Dalam buku “Aceh Pasca 15 Tahun Tsunami: Kilas Balik dan Proses Pemulihan” yang dikeluarkan Tsunami and Disaster Mitigation Research Center [TDMRC] Universitas Syiah Kuala, dijelaskan bahwa tsunami dapat disebabkan beberapa hal. Ada karena gempa bumi, letusan gunung api, longsor, dan jatuhnya meteor. Namun, yang paling sering terjadi akibat gempa bumi.

“Aceh yang terletak antara lempeng Benua Eurasia dan lempeng Benua Indo-Australia, menjadikan wilayah ini sebagai kawasan tektonik aktif,” jelas para penulis yaitu, Syamsidik, Agus Nugroho, Rina Suryani Oktari, dan Mirza Fahmi.

Baca: Hutan Gambut, Benteng Alami Tsunami yang Tidak Diperhitungkan

Wilayah Lampuuk, Aceh Besar, Provinsi Aceh, setelah 20 tahun tsunami.
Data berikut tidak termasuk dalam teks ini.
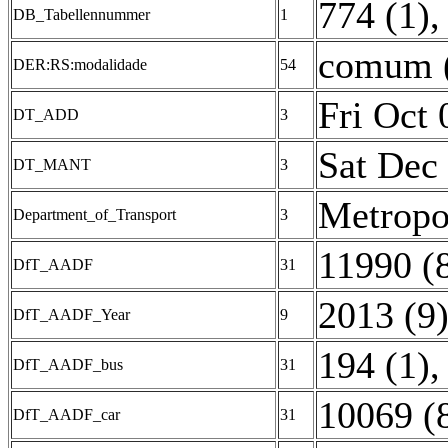
774 (1)
,
DB_Tabellennummer
1
comum 
DER:RS:modalidade
54
Fri Oct
DT_ADD
3
Sat Dec
DT_MANT
3
Metropol
Department_of_Transport
3
11990 (
DfT_AADF
31
2013 (9
DfT_AADF_Year
9
194 (1)
DfT_AADF_bus
31
10069 (
DfT_AADF_car
31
Foto drone: Junaidi Hanafiah/Mongabay Indonesia

Mereka menjelaskan, berdasarkan data, patahan gempa 2004 terdiri enam segmen dengan total panjang 1.155 kilometer.
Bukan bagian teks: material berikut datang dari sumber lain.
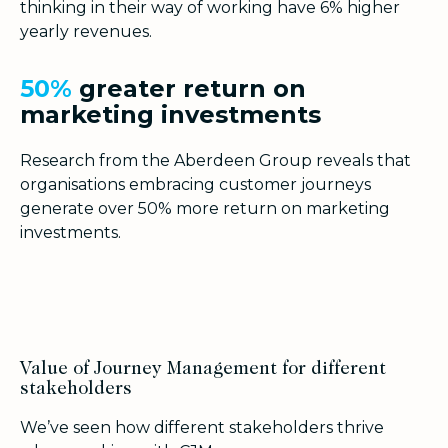
thinking in their way of working have 6% higher
yearly revenues.
50
%
greater return on
marketing investments
Research from the Aberdeen Group reveals that
organisations embracing customer journeys
generate over 50% more return on marketing
investments.
Value of Journey Management for different
stakeholders
We’ve seen how different stakeholders thrive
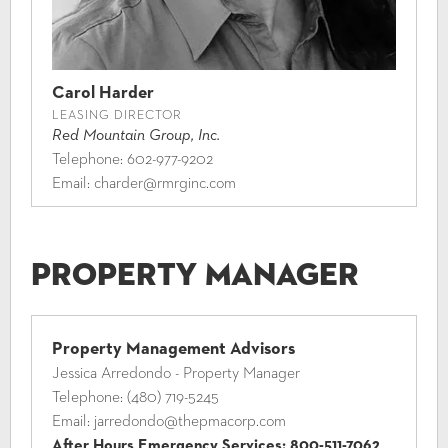
Carol Harder
LEASING DIRECTOR
Red Mountain Group, Inc.
Telephone:
602-977-9202
Email:
charder@rmrginc.com
Property Manager
Property Management Advisors
Jessica Arredondo - Property Manager
Telephone:
(480) 719-5245
Email:
jarredondo@thepmacorp.com
After Hours Emergency Services:
800-511-7062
“Paling mengejutkan, waktu yang dibutuhkan untuk meruntuhkan dasar laut sekitar delapan menit.”

Tsunami merupakan perpindahan volume air dalam jumlah besar, disebabkan perubahan dasar laut secara vertikal yang terjadi mendadak.

“Ketinggian gelombang tsunami terus bertambah ketika mendekati pantai. Ini disebabkan perubahan kontur laut yang semakin dangkal. Proses tersebut turut menjelaskan mengapa gelombang tsunami yang terbentuk dekat sumber gempa hanya tercatat tidak lebih satu meter, namun dekat kawasan pantai di Aceh dan lainnya dapat mencapai puluhan meter,” tulis mereka.

Baca: Mitigasi Berbasis Vegetasi untuk Redam Tsunami

Persawahan di wilayah Aceh Besar yang dulu pernah rusak karena tsunami. Foto drone: Junaidi Hanafiah/Mongabay Indonesia

Mitigasi Bencana

Apakah masyarakat Aceh siap menghadapi bencana yang sama di kemudian hari?

“Dalam beberapa kejadian gempa di Aceh setelah 26 Desember 2004, dapat dilihat bahwa  sebagian besar masyarakat Aceh belum cukup siap,” terang Fajri, pemerhati sosial di Banda Aceh, Selasa [24/12/2024].

Gempa yang melanda 11 April 2012, masih membuat kepanikan luar biasa.

“Warga Banda Aceh dan Aceh Besar lari menyelamatkan diri. Evakuasi menjadi tidak beraturan karena sebagian warga ingin menjauh dari laut sementara sebagian lain menuju laut mencari keluarga.”

Pada Selasa, 2 Juli 2013, gempa tektonik berkekuatan magnitudo 6,2 mengguncang Kabupaten Bener Meriah dan Aceh Tengah. Kemudian, Rabu, 6 Desember 2016, gempa mengguncang Kabupaten Pidie Jaya.

“Seperti gempa sebelumnya, masyarakat Aceh masih belum siap dengan bencana tersebut, sehingga banyak yang meninggal.”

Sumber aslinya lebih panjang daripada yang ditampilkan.